# Adding a new bathroom outlet



## DrDave (Dec 30, 2009)

I am re-modeling a hall bathroom that previously had no outlets.  Can I just replace the light switch (which is only 20" from the vanity top) with a new switch/outlet combo or must I make new outlets near the mirrors and if so, where to put them (top? bottom? side?)


----------



## JoeD (Dec 30, 2009)

It depends on how the switch is wired and what else is on the circuit. The switch could be a switch loop with no neutral.
Bathroom receptacles are required to be 20 amp circuit with only bathroom stuff on them. Since this is a modification you must meet the current code. So if the circuit is less than 20 amps or there are other items that are outside the bathroom on the circuit then you can't do it. You need to run a new circuit from the panel.


----------



## granite-girl (Dec 30, 2009)

I was wandering about that also.  How do you know how many amps are on the circuit & if anything else is on that circuit ?  I guess I could look at my panel thingie, I have an old fashioned circuit breaker w/ screw in amps...  I think they are all 30 amps though.


----------



## inspectorD (Dec 31, 2009)

If your panel thingie is over amped...you have an issue.

Your "fuse panel" should not have all the same green 30 amp fuses in the panel. The reason folks use the higher amped fuse is they keep blowing...this creates a nusiance when your blow dryer keeps killing the power in the bathroom, leaving you in the dark.

My suggestion is to get a licenced electrician in there to change your fuses to curcuit breakers. I know this is a DIY group, but some things need to be done by licenced folks with the right thingie tools.

I know it has been that way for 50 years ...that's what they always tell me before the fire burns the house down.:help:


----------



## granite-girl (Dec 31, 2009)

[HTML





> ]My suggestion is to get a licenced electrician in there to change your fuses to curcuit breakers. I know this is a DIY group, but some things need to be done by licenced folks with the right thingie tools.[/HTML]

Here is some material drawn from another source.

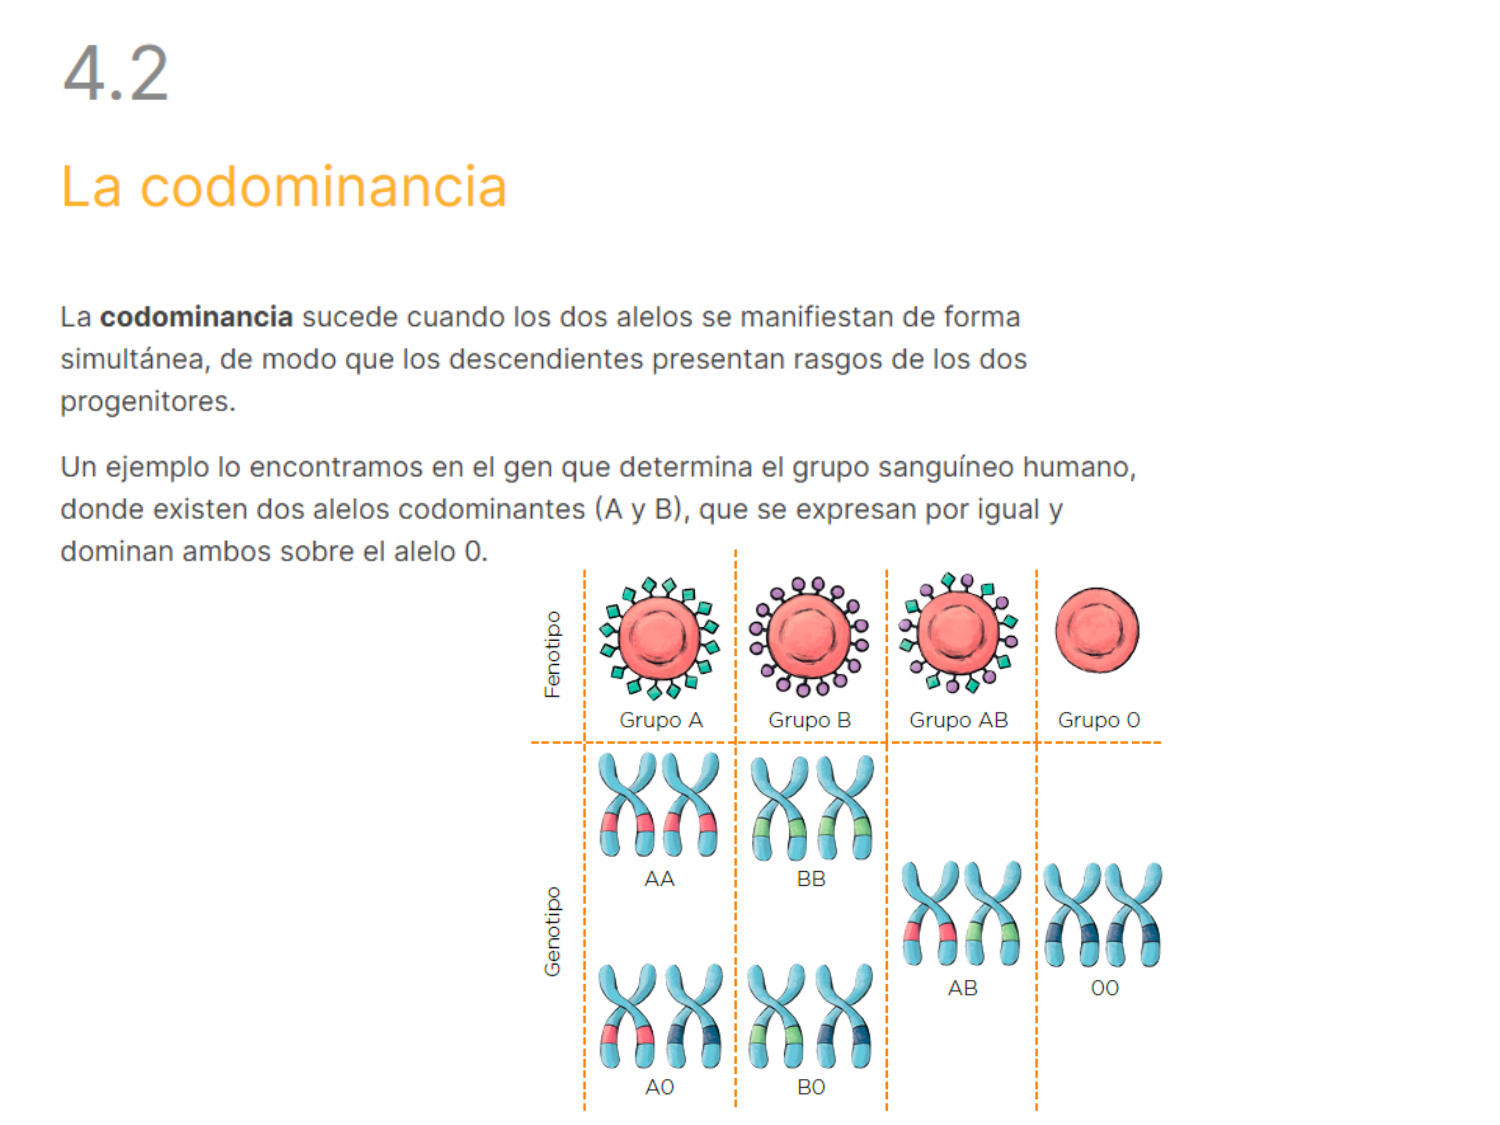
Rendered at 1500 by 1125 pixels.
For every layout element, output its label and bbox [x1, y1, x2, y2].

That's some major mooooola  right there.  I'll probably just stick with no outlet in the bathroom.  It's a half bath & my hair dryer's in the full bath.   But my husband has to charge his toothbrush & razor somewhere else in the house- usually in my way in the kitchen...


----------



## Adk (Dec 31, 2009)

I hope his razor and tooth brush does not pop a fuse!
Yeah, you can put a switch and an outlet together. Go get a wiring book and read it from cover to cover first. Lowes or Home Depot. Then think about tackling the job.
It's not rocket science. 

If you plan on living in this house until you DIE get the house converted from fuse to breakers.


----------



## JoeD (Dec 31, 2009)

You still need to verify the proper fuses are installed. All general purpose receptacle and lighting circuits in your house should have 15 amp fuses in them. If you find the fuses are blowing then you need to be aware and use less items on the circuit.


----------



## Superpack (Jan 5, 2010)

If you have as a minimum your one twenty (20) amp bathroom container on a bathroom circuit, the way I read things is that you can choose additional containers off anything circuit you want. Functionally, I'm not sure how that will work out for the tenant. They won't essentially know which one is the "bathroom circuit" and which one is on with other material. You know good and well that they're going to plug their hairdryer into the receptalce that you installed off the other nearby circuit; probably the one that does a couple window air conditioners too.

Best Regards,


----------